Your copy of the data below must be exact and must leave out all pictures.

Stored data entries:

%%

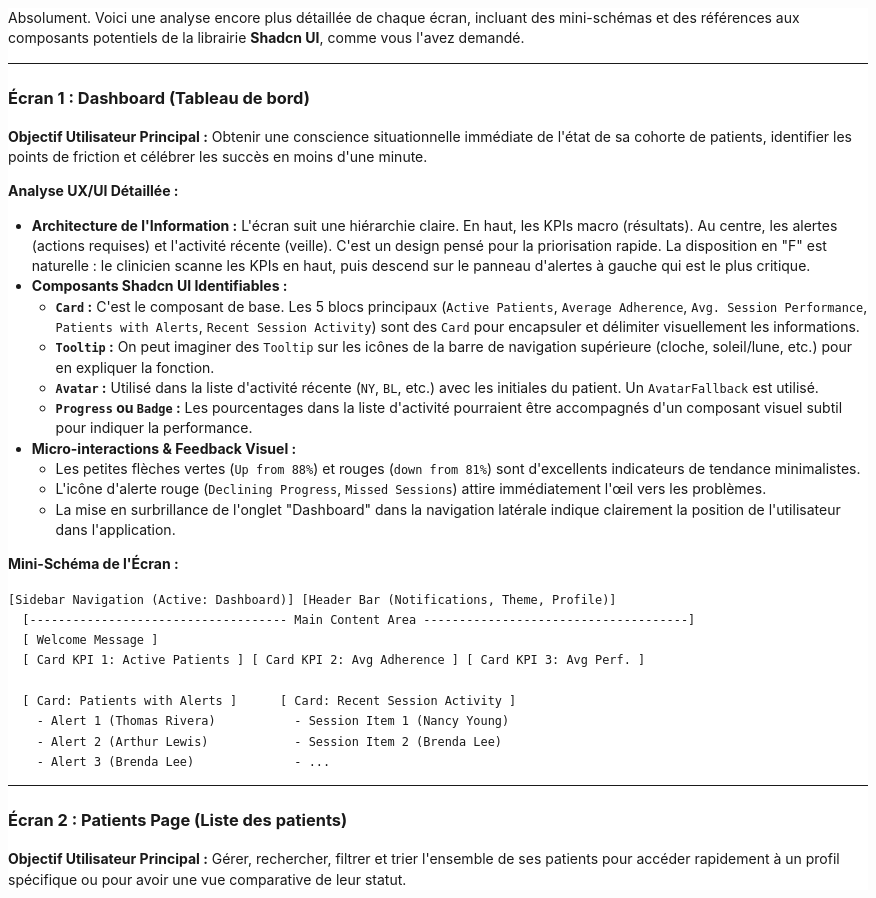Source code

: Absolument. Voici une analyse encore plus détaillée de chaque écran, incluant des mini-schémas et des références aux composants potentiels de la librairie **Shadcn UI**, comme vous l'avez demandé.

---

### **Écran 1 : Dashboard (Tableau de bord)**

**Objectif Utilisateur Principal :** Obtenir une conscience situationnelle immédiate de l'état de sa cohorte de patients, identifier les points de friction et célébrer les succès en moins d'une minute.

**Analyse UX/UI Détaillée :**
*   **Architecture de l'Information :** L'écran suit une hiérarchie claire. En haut, les KPIs macro (résultats). Au centre, les alertes (actions requises) et l'activité récente (veille). C'est un design pensé pour la priorisation rapide. La disposition en "F" est naturelle : le clinicien scanne les KPIs en haut, puis descend sur le panneau d'alertes à gauche qui est le plus critique.
*   **Composants Shadcn UI Identifiables :**
    *   **`Card` :** C'est le composant de base. Les 5 blocs principaux (`Active Patients`, `Average Adherence`, `Avg. Session Performance`, `Patients with Alerts`, `Recent Session Activity`) sont des `Card` pour encapsuler et délimiter visuellement les informations.
    *   **`Tooltip` :** On peut imaginer des `Tooltip` sur les icônes de la barre de navigation supérieure (cloche, soleil/lune, etc.) pour en expliquer la fonction.
    *   **`Avatar` :** Utilisé dans la liste d'activité récente (`NY`, `BL`, etc.) avec les initiales du patient. Un `AvatarFallback` est utilisé.
    *   **`Progress` ou `Badge` :** Les pourcentages dans la liste d'activité pourraient être accompagnés d'un composant visuel subtil pour indiquer la performance.
*   **Micro-interactions & Feedback Visuel :**
    *   Les petites flèches vertes (`Up from 88%`) et rouges (`down from 81%`) sont d'excellents indicateurs de tendance minimalistes.
    *   L'icône d'alerte rouge (`Declining Progress`, `Missed Sessions`) attire immédiatement l'œil vers les problèmes.
    *   La mise en surbrillance de l'onglet "Dashboard" dans la navigation latérale indique clairement la position de l'utilisateur dans l'application.

**Mini-Schéma de l'Écran :**
```
[Sidebar Navigation (Active: Dashboard)] [Header Bar (Notifications, Theme, Profile)]
  [------------------------------------ Main Content Area -------------------------------------]
  [ Welcome Message ]
  [ Card KPI 1: Active Patients ] [ Card KPI 2: Avg Adherence ] [ Card KPI 3: Avg Perf. ]

  [ Card: Patients with Alerts ]      [ Card: Recent Session Activity ]
    - Alert 1 (Thomas Rivera)           - Session Item 1 (Nancy Young)
    - Alert 2 (Arthur Lewis)            - Session Item 2 (Brenda Lee)
    - Alert 3 (Brenda Lee)              - ...
```

---

### **Écran 2 : Patients Page (Liste des patients)**

**Objectif Utilisateur Principal :** Gérer, rechercher, filtrer et trier l'ensemble de ses patients pour accéder rapidement à un profil spécifique ou pour avoir une vue comparative de leur statut.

%%

Your solution
Source code

: Absolument. Voici une analyse encore plus détaillée de chaque écran, incluant des mini-schémas et des références aux composants potentiels de la librairie **Shadcn UI**, comme vous l'avez demandé.

---

### **Écran 1 : Dashboard (Tableau de bord)**

**Objectif Utilisateur Principal :** Obtenir une conscience situationnelle immédiate de l'état de sa cohorte de patients, identifier les points de friction et célébrer les succès en moins d'une minute.

**Analyse UX/UI Détaillée :**
*   **Architecture de l'Information :** L'écran suit une hiérarchie claire. En haut, les KPIs macro (résultats). Au centre, les alertes (actions requises) et l'activité récente (veille). C'est un design pensé pour la priorisation rapide. La disposition en "F" est naturelle : le clinicien scanne les KPIs en haut, puis descend sur le panneau d'alertes à gauche qui est le plus critique.
*   **Composants Shadcn UI Identifiables :**
    *   **`Card` :** C'est le composant de base. Les 5 blocs principaux (`Active Patients`, `Average Adherence`, `Avg. Session Performance`, `Patients with Alerts`, `Recent Session Activity`) sont des `Card` pour encapsuler et délimiter visuellement les informations.
    *   **`Tooltip` :** On peut imaginer des `Tooltip` sur les icônes de la barre de navigation supérieure (cloche, soleil/lune, etc.) pour en expliquer la fonction.
    *   **`Avatar` :** Utilisé dans la liste d'activité récente (`NY`, `BL`, etc.) avec les initiales du patient. Un `AvatarFallback` est utilisé.
    *   **`Progress` ou `Badge` :** Les pourcentages dans la liste d'activité pourraient être accompagnés d'un composant visuel subtil pour indiquer la performance.
*   **Micro-interactions & Feedback Visuel :**
    *   Les petites flèches vertes (`Up from 88%`) et rouges (`down from 81%`) sont d'excellents indicateurs de tendance minimalistes.
    *   L'icône d'alerte rouge (`Declining Progress`, `Missed Sessions`) attire immédiatement l'œil vers les problèmes.
    *   La mise en surbrillance de l'onglet "Dashboard" dans la navigation latérale indique clairement la position de l'utilisateur dans l'application.

**Mini-Schéma de l'Écran :**
```
[Sidebar Navigation (Active: Dashboard)] [Header Bar (Notifications, Theme, Profile)]
  [------------------------------------ Main Content Area -------------------------------------]
  [ Welcome Message ]
  [ Card KPI 1: Active Patients ] [ Card KPI 2: Avg Adherence ] [ Card KPI 3: Avg Perf. ]

  [ Card: Patients with Alerts ]      [ Card: Recent Session Activity ]
    - Alert 1 (Thomas Rivera)           - Session Item 1 (Nancy Young)
    - Alert 2 (Arthur Lewis)            - Session Item 2 (Brenda Lee)
    - Alert 3 (Brenda Lee)              - ...
```

---

### **Écran 2 : Patients Page (Liste des patients)**

**Objectif Utilisateur Principal :** Gérer, rechercher, filtrer et trier l'ensemble de ses patients pour accéder rapidement à un profil spécifique ou pour avoir une vue comparative de leur statut.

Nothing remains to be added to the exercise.